I’m sure you’ve heard that this week Exxon posted a record $11.68 billion profit in the second quarter. That’s $1, 485.55 per second, for those of you keeping score at home. Despite industry claims that the profits are needed for "exploration," critics say that big oil companies are "plowing much of their profits back into stock buybacks and other programs to benefit shareholders as opposed to exploring for more oil." (CNN Money)
Here’s why Big Oil is doing this; it doesn’t matter how much oil they find, they can’t drill for it anyway. About drilling, according to CNN Money: "The industry says it’s…having a hard time given the shortage of workers and equipment in the sector."
This is a reality that Big Oil does not want you know about. According to an article in Strategy & Business, throughout the 1980s and 1990s "the industry laid off thousands of skilled workers…recruitment of new employees plummeted…and fewer university students entered petroleum engineering programs. Now the average industry employee is 50 years old; in the next decade more than half of the industry’s employee base will retire, leaving a massive void of skilled workers." The article called this a "crisis in the oil and gas industry," and also noted that the only option is to poach workers from other countries (which just sets up a bidding war for talent but does nothing to increase the talent pool).

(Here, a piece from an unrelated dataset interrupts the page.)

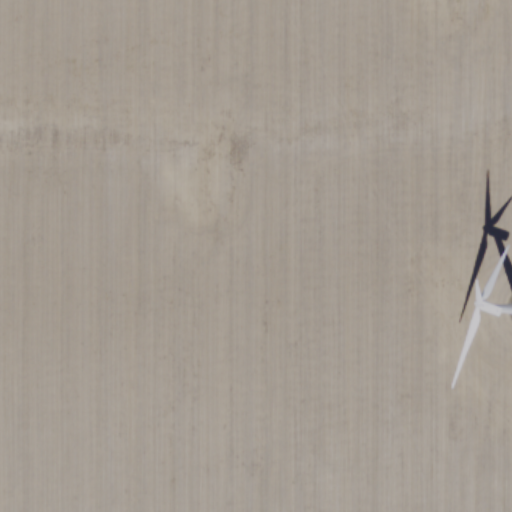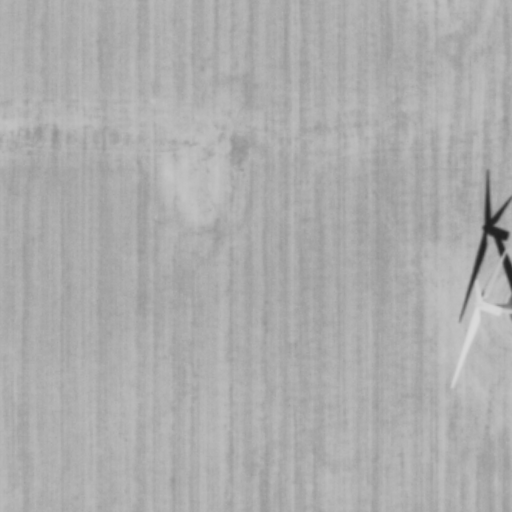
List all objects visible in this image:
wind turbine: (506, 321)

So, one reason we can’t drill now is because the industry downsized itself and got rid of its own geologists, engineers, construction workers and project managers. Big Oil’s own experts figure it will take 8 to 10 years to get the specialized labor pool back up to sufficient numbers.
Even if you put the specialized labor problem to one side, there’s another huge roadblock stalling the drill now initiative – a worldwide lack of equipment. You see, we no longer make anything in the United States and Big Oil doesn’t make its own equipment. In order to drill you need (surprise!) drills, platforms, drill rigs and drill ships. We don’t make any of those and, in fact, no longer have the manufacturing facilities that could be fired up to do so.
According to ODS-Petrodata, which tracks the rig market, "Every semisubmersible rig and drill ship currently available in North America is in use. Others are under construction, but they’re already under contract." (Associated Press)
To make matters worse, demand is so high (for drill ships) that the price has now skyrocketed to a half billion dollars per rig. The good news is that 75 rigs are now under construction and will be ready by 2011. The bad news is that almost all of those are already under contract (somewhere in the world) and they only make sense if oil prices continue to hold in the triple digits per barrel. (New York Times)
More bad news is that virtually all the orders for drill ships have gone to Asian shipyards in China, Singapore and South Korea. Once again, the United States will have to get in line and beg on bended knee in the hope that some foreign power will allow us to overpay for something we ought to be manufacturing ourselves. In short, we can’t drill for the domestic oil we need in order to become energy independent because we’re dependent on foreign governments to provide us with the equipment we need to do so.
So there you have it. Even if we want to drill here, and even if there’s a possibility that we might pay less, the shortsightedness of America’s oil industry has made it impossible to drill now. We don’t have the work force or equipment.